A Ground Penetrating Radar (GPR) is a non-invasive measurement tool to locate objects
in the subsurface. The GPR transmits electromagnetic waves into the ground and
records the waves reflected from surface interfaces of different materials. To accurately
find these surfaces after measuring, it is important to record the precise location of
the GPR and minimize reflected noise. Since a GPR cannot distinguish the direction
from which the waves were reflected, this can result in a misinterpretation of the data
if waves are reflected from surrounding objects. This problem can be reduced by also
mapping objects in the surroundings.
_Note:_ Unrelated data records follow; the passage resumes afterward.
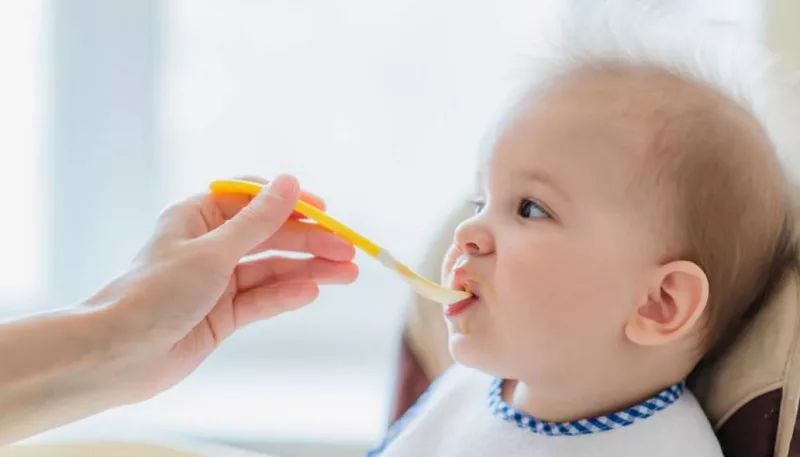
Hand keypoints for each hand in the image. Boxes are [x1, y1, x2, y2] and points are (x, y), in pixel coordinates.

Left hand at [86, 174, 357, 400]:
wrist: (119, 355)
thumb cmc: (156, 292)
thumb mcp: (213, 251)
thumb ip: (257, 221)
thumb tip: (290, 182)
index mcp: (199, 216)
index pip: (254, 199)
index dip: (291, 202)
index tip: (326, 209)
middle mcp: (210, 244)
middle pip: (270, 236)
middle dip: (310, 241)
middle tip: (348, 250)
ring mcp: (218, 281)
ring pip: (272, 269)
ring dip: (308, 269)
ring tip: (347, 274)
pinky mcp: (223, 314)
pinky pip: (262, 299)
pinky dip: (286, 295)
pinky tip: (313, 291)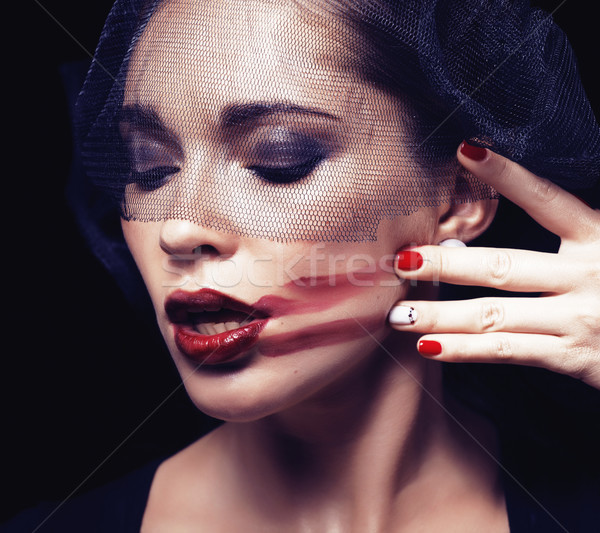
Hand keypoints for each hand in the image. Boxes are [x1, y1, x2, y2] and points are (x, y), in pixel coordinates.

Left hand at [390, 143, 599, 389]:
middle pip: (502, 266)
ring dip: (440, 314)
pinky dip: (464, 350)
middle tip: (401, 260)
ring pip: (494, 314)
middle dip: (446, 264)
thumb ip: (575, 227)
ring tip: (397, 313)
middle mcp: (588, 273)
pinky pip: (508, 351)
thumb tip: (512, 221)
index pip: (546, 199)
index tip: (464, 151)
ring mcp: (579, 318)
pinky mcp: (574, 356)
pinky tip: (428, 347)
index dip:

The work of this thesis is aimed at implementing
a system that uses a Real-Time Kinematics (RTK) GNSS (Global Navigation Satellite
System) receiver for precise positioning together with a 2D-LiDAR (Light Detection
And Ranging) to record a 3D map of the surroundings. We used the 3D-LiDAR system
to record vertical planes (cross-sections) that were processed into a 3D volume
map. We found that the RTK GNSS receiver performed well and delivered the position
within centimeters when provided with corrections, while it was about 2.5 m off
without corrections. The performance was compared with a professional-grade Leica
RTK receiver and the difference in latitude and longitude ranged from 0.001-0.002 m
and 0.002-0.004 m, respectively. By fusing the RTK position with the LiDAR data using
the software Robot Operating System (ROS), we created 3D maps that represented
the surroundings along the traveled path. Our developed system, consisting of an RTK
GNSS receiver and the 2D LiDAR, gave promising results and we are optimistic that
combining the system with a GPR can improve the interpretation of the subsurface.
Thus, the proposed method seems promising to be used during GPR mapping.